To get your summer off to a great start, here are 10 fun, engaging and educational ideas.
· Explore your backyard and neighborhood with a nature-themed scavenger hunt. Create a card with a variety of different items to observe, such as butterflies, ants, spider webs and animal tracks, and set out to enjoy the great outdoors.
· Set up an at-home science fair by conducting your own safe experiments. A simple example is to demonstrate how water and oil don’t mix. Gather a clear glass, vegetable oil, water and food coloring and mix to see the separation. For added excitement, drop in an antacid tablet and discover some bubbly fun.
· Schedule virtual playdates for your children to engage with friends. While activities that draw kids away from the screen to the outdoors are encouraged, physical distancing has caused many children to miss interacting with their classmates and friends. This is a great opportunity for your child to share ideas and further develop their conversational skills with others.
· Encourage the use of smartphones or tablets for filmmaking. Work with your child to develop a storyline and have them film and edit their own movie. For added value, schedule an at-home movie premiere for your entire family.
· Turn your boxes into cardboard creations that stretch as far as your child’s imagination.
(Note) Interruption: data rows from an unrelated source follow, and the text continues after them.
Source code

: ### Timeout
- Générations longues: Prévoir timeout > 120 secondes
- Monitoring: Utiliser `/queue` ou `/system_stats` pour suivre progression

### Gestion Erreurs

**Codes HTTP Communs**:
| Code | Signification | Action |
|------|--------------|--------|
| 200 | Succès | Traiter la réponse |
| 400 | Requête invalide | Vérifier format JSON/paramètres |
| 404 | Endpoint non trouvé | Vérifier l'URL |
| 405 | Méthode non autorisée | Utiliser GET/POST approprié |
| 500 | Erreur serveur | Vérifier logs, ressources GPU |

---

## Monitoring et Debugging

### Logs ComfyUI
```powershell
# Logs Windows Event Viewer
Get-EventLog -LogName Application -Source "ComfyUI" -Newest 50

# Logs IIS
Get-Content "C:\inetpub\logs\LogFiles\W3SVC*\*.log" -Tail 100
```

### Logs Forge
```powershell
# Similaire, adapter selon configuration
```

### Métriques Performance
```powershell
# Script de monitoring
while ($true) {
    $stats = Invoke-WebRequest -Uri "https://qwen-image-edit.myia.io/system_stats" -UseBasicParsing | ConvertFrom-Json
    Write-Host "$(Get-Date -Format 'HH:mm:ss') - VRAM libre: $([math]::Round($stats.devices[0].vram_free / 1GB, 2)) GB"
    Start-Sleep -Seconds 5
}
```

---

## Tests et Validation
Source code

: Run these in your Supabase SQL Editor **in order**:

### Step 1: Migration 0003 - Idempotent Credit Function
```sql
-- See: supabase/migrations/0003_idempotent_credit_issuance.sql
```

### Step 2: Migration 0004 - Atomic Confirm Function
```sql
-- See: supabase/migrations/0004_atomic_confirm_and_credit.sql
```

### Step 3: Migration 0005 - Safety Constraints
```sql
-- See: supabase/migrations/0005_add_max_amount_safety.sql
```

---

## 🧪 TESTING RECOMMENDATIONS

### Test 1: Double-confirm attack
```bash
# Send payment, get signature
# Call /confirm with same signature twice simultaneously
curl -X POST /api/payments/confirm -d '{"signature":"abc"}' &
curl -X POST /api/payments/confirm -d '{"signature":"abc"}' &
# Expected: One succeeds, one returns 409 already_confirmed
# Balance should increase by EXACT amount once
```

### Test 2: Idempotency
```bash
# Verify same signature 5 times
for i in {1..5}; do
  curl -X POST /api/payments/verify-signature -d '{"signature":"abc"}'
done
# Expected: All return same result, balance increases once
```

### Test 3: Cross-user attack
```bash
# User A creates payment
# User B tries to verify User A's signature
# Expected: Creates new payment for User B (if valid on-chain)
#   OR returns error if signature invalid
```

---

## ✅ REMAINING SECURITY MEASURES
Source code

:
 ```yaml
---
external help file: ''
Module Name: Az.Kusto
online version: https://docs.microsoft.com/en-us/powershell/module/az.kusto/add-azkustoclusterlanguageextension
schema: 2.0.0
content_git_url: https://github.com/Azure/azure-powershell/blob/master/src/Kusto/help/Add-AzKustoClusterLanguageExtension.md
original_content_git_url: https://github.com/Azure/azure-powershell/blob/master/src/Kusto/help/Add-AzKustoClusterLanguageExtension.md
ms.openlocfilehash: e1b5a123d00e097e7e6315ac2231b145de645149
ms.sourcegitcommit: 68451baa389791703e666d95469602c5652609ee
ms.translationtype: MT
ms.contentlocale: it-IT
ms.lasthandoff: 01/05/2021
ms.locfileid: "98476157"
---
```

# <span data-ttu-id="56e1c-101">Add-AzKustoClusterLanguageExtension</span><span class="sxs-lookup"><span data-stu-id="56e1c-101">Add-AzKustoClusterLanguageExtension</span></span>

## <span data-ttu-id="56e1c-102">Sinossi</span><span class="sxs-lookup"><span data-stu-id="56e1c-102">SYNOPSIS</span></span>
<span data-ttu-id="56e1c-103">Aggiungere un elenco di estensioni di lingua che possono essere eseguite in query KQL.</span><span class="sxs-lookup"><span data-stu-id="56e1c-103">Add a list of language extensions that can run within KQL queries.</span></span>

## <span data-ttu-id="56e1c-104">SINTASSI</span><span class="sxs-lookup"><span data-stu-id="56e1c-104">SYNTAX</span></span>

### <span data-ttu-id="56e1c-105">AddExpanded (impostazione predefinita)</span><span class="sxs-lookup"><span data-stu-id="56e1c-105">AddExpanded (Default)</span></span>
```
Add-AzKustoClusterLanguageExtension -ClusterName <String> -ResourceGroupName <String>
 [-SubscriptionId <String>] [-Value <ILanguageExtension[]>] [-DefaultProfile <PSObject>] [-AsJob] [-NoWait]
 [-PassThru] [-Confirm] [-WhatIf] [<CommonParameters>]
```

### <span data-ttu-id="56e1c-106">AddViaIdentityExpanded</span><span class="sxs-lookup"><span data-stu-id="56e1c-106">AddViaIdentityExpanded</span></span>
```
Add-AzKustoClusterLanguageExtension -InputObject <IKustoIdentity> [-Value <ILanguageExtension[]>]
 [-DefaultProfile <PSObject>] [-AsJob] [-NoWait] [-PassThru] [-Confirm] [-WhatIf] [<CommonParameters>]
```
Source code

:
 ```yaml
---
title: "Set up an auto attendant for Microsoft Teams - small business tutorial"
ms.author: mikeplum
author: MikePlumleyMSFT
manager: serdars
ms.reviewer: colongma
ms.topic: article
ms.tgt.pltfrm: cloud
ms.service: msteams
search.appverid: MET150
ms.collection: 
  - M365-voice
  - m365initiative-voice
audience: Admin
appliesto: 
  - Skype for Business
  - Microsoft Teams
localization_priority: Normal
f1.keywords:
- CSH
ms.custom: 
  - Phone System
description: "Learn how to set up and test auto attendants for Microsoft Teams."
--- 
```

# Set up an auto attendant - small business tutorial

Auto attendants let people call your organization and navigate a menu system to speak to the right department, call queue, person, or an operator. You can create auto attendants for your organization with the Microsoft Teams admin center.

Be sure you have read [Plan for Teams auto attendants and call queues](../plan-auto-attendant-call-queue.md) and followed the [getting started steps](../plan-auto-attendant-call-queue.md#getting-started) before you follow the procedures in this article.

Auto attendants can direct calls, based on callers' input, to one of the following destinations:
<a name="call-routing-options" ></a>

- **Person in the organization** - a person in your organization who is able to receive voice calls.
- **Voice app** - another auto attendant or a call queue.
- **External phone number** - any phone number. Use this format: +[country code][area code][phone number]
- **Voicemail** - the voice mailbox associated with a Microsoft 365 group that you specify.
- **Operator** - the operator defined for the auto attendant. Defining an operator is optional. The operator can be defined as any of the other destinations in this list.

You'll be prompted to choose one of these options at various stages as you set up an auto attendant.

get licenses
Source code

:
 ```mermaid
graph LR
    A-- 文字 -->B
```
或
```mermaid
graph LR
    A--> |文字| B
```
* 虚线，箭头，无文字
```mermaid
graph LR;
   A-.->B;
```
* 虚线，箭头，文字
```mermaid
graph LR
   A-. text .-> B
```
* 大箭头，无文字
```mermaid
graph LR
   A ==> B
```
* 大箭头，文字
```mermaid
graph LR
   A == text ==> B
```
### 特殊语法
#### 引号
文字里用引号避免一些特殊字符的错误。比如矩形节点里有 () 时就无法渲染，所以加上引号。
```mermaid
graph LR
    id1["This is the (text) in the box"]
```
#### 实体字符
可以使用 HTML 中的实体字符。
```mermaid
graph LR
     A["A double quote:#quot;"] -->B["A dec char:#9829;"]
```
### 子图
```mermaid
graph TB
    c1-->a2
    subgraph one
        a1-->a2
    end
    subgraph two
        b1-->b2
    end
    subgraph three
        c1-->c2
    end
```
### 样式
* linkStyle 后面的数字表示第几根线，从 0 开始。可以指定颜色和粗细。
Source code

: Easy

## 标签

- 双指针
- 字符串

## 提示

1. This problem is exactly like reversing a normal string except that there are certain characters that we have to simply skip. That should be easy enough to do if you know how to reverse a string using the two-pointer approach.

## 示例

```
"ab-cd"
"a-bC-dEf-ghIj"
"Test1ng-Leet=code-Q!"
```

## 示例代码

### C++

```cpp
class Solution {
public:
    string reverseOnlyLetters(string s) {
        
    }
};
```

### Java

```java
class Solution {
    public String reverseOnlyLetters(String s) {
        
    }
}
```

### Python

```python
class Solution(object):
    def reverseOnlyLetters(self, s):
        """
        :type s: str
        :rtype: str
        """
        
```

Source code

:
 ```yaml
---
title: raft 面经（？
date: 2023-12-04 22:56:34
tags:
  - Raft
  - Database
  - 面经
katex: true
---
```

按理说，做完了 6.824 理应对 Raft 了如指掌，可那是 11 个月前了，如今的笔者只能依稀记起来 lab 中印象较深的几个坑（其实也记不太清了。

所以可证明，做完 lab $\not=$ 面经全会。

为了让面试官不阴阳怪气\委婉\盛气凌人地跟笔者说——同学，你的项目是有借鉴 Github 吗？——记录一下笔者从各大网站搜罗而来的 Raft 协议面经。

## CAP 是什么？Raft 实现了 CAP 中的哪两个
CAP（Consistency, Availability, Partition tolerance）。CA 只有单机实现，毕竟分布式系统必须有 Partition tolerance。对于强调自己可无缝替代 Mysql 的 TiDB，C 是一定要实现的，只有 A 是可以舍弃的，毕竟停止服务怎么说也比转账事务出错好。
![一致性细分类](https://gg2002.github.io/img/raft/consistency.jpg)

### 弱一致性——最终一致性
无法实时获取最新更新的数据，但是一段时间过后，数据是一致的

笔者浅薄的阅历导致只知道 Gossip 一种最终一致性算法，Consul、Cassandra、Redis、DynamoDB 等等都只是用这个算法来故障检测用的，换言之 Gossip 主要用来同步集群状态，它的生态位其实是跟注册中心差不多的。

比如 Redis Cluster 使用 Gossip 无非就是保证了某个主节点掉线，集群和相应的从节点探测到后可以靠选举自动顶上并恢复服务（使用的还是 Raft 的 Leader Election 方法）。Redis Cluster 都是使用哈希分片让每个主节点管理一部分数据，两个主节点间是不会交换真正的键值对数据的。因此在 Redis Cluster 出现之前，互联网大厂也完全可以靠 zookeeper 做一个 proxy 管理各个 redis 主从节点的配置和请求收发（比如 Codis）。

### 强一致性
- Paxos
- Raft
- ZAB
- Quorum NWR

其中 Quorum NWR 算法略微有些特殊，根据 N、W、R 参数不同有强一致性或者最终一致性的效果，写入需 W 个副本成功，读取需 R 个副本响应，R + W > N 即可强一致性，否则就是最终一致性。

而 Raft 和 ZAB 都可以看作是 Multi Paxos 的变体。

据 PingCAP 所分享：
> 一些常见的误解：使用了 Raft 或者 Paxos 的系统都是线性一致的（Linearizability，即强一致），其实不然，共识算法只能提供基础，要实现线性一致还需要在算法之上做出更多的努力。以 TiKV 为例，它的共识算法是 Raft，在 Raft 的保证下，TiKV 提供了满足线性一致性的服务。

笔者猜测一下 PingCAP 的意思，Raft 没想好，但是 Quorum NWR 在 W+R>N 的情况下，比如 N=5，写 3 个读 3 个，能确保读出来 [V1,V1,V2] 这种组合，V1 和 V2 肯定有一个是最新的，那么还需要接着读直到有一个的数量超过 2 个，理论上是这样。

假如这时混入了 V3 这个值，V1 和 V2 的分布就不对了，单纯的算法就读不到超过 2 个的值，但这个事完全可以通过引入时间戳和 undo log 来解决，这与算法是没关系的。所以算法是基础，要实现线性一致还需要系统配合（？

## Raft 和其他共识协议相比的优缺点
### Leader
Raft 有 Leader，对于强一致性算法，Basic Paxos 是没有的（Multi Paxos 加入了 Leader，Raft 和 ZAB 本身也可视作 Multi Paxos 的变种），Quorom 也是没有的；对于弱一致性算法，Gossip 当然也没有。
Whether it’s a fort, house, car or airplane, have your child draw up plans to include measurements, colors and specifics. Once he or she is satisfied with their design, work together to bring their creation to life.
· Set up a backyard obstacle course with hula hoops, jump ropes, balls and cones. Let your child design the layout and encourage your family to compete for the best course time.
· Stretch your child’s artistic skills by enhancing their use of sidewalk chalk. Color a thick line on the ground and mix in water. Next, grab a paintbrush and invite your child to create colorful pictures and inspirational messages for all to see.
· Have a child who likes to dance? Encourage him or her to choreograph a routine and teach it to your family. Then, post your family’s dance moves on social media and challenge others to follow suit.
· Set up an at-home grocery store with items from your pantry and use play money to help teach the value of spending. Allow your children to participate as both the clerk and shopper to experience the exchange of money from both perspectives.
· Invite your child to assist with baking cookies in order to grasp the concept of measurements within a recipe. If planning to use geometric cookie cutters, have your child identify the shapes.
Finally, remember that your child may experience moments of sadness due to his or her summer camp plans being cancelled. Take time to listen to your child, incorporate fun games from past camp experiences and simply enjoy making new summer memories together.